_What you need to do_
Resume the extract on the copper oxide catalyst for bisphenol A degradation, starting right after its last sentence.

_Selected extract_
***
The present study is focused on the fabrication of a CuO catalyst via calcination, employing mesoporous silica as a structure-directing template employing an impregnation technique. This CuO/PMS system effectively targets the degradation of the pollutant BPA. The degradation of the organic pollutant BPA (30 mg/L) demonstrated high efficiency, achieving significant degradation within a short timeframe. Additionally, the catalysts developed in this study were not only convenient to synthesize but also exhibited robust catalytic performance and stability, allowing for their reusability. Furthermore, free radical quenching experiments unveiled that the primary products of BPA degradation were ¹O₂, shedding new light on the pathway of ¹O₂ production in the breakdown of organic contaminants.

2.1. Chemicals

Triethanolamine (C₆H₅NO₃), cetyltrimethylammonium chloride (CTAC), tetraethyl silicate (TEOS), commercial copper oxide (CuO, 99%), copper nitrate trihydrate (Cu(NO₃)₂.3H₂O), bisphenol A (BPA), peroxodisulfate (KHSO₅), tertiary butyl alcohol (TBA), furofuryl alcohol (FFA) and benzoquinone (BQ) and methanol ( MeOH) were all purchased from Shanghai Macklin Biochemical Technology Co., Ltd. Anhydrous ethanol (C₂H₅OH), concentrated sulphuric acid (H₂SO₄), hydrochloric acid (HCl) and ammonium nitrate (NH₄NO₃) from Tianjin Fuyu Fine Chemical Co., Ltd. Sodium chloride (NaCl), sodium bicarbonate (NaHCO₃), sodium sulphate (NaSO₄) and sodium hydroxide (NaOH) from Tianjin Beilian Fine Chemical Co., Ltd. 5,5-dimethyl-1-pyrolin-Noxide (DMPO) and 2,2,6,6-tetramethyl-4-piperidinol (TEMP) were purchased from Sigma-Aldrich Co., Ltd. All chemicals and reagents were used as raw samples without further processing. Solvents were taken from deionised water from Eco-Q deionised water purifier.
***
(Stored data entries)
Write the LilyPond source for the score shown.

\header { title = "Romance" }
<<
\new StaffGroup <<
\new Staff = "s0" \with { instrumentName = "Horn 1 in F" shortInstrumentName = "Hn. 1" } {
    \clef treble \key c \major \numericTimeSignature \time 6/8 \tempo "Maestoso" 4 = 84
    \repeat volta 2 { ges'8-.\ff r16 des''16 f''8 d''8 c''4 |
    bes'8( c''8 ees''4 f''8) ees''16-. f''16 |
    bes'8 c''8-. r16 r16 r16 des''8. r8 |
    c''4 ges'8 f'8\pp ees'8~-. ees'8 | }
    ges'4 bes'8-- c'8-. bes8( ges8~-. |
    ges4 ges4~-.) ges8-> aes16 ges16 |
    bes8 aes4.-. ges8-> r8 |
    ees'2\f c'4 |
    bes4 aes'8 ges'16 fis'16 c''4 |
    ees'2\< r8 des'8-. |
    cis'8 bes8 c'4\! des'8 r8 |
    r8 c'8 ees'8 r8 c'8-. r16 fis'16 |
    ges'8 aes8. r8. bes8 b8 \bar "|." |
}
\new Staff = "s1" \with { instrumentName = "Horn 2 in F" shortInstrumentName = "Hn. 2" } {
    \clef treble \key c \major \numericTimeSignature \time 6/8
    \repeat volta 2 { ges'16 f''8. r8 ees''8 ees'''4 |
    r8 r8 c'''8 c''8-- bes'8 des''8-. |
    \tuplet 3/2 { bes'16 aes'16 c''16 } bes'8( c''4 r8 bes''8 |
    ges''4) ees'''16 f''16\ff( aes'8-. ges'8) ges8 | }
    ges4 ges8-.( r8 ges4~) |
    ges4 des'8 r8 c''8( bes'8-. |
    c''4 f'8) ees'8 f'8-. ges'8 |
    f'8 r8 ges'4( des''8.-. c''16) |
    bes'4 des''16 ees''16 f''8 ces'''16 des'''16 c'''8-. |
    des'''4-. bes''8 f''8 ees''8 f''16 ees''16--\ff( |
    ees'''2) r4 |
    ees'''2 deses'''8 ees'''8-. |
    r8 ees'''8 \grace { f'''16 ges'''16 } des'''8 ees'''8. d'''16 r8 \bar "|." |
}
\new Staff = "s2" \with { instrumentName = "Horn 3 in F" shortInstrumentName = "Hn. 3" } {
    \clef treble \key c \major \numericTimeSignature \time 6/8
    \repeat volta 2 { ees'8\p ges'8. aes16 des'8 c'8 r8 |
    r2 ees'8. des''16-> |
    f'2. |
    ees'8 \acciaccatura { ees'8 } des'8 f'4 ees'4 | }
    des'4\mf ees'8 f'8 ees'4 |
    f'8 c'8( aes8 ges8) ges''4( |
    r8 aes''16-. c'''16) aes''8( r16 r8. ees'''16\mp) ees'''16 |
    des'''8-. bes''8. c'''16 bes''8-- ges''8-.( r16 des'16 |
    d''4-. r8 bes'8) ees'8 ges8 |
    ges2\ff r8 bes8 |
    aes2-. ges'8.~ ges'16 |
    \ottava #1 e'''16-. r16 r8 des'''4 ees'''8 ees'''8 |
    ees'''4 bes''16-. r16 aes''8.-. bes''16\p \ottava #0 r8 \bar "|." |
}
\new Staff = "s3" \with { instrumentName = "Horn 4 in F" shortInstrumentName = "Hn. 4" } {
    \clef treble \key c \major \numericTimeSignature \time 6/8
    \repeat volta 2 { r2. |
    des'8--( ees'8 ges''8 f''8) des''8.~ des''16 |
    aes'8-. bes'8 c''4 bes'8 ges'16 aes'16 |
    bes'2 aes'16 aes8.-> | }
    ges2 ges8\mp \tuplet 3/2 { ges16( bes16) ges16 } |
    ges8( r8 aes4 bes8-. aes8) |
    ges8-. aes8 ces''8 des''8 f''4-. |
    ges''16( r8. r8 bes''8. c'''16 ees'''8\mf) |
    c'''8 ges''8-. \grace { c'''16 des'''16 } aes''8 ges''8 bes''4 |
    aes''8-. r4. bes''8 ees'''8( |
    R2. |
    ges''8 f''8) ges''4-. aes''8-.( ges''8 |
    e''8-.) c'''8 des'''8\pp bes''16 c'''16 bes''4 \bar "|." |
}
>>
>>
***
_Answer to this problem_
2.2. Fabrication of mesoporous silica templates

The mesoporous silica templates (SiO₂) were prepared based on our previous studies using the surfactant cetyltrimethylammonium chloride (CTAC) [19]. To begin, 0.3 g of triethanolamine and 10 g of CTAC were solubilized in water (100 mL) and stirred for 1 hour at 95°C. While stirring, tetraethyl silicate (TEOS) (7 g) was slowly added dropwise. The mixture was continuously stirred at 95°C for 2 hours. Upon the conclusion of the reaction, the white precipitate was collected by centrifugation, washed three times each in water and anhydrous ethyl alcohol, and then dried at 60°C under vacuum. Next, 100 mL of anhydrous ethanol was used to dissolve 0.6 g of ammonium nitrate. The previously obtained dried precipitate was dissolved in a solution of 100 mL of alcoholic ammonium nitrate, and the mixture was condensed under reflux at 60 ℃ for 12 hours. Afterward, the resulting material was centrifuged, washed thrice with distilled water, followed by another three washes with anhydrous ethanol, and subsequently dried under vacuum at 60 ℃. This process yielded white mesoporous silica.

2.3 Catalyst preparation

As presented in Scheme 1, the preparation of CuO catalyst involves a straightforward process involving three essential steps; hydrothermal treatment, ethanol impregnation, and subsequently alkaline pyrolysis. First, dissolution of copper nitrate trihydrate Cu(NO₃)₂.3H₂O (1.75 g) was carried out in 25 mL of ethanol. Subsequently, SiO₂ was dispersed in this solution and stirred at 85° C until complete evaporation of the solvent. The resulting mixture was vacuum-dried for 24 hours. Following this, the powder underwent calcination at 500°C for 5 hours. Upon cooling down to ambient temperature, it was washed using NaOH (3 M) at 85°C for 2 hours with continuous stirring. The material was then washed with water via centrifugation until it attained a neutral pH, followed by three washes with anhydrous ethanol. Finally, it was dried at 60°C under reduced pressure.

2.4. Catalytic degradation of contaminants and analytical methods

The catalytic degradation experiments were carried out in a 250 mL catalytic reactor and the initial pH was adjusted with 1.0 M H₂SO₄ and NaOH. To a total volume of 100 mL of organic pollutant solution (30 mg/L), 0.1 g/L of catalyst was added and stirred for 15 min, followed by the addition of 0.5 mM of PMS to start the reaction. At regular intervals, 1 mL of the reaction solution was removed, immediately filtered through a 0.22 µm filter and then quenched with excess pure methanol (0.5 mL). The residual BPA concentration was analyzed by ultra-high performance liquid chromatography (UHPLC) using a C18 column (5µm, 4.6mm×250mm) and a UV absorption detector. The mobile phase consisted of methanol and water (75:25, v/v) with a flow rate of 0.7 mL/min. The pH of the non-homogeneous solution was measured using a pH meter and the fluctuation of the measured values was controlled so that it was within a pH range of ± 0.1. Free radicals were determined by electron paramagnetic resonance (EPR, Bruker EMXplus-6/1, Germany) using DMPO and TEMP as self-selected capture agents.To increase the reliability of the experimental results, each group was measured three times in parallel to control the standard deviation. After completion of each experimental group, solid-liquid separation was carried out by filtration to collect the solid catalyst after use.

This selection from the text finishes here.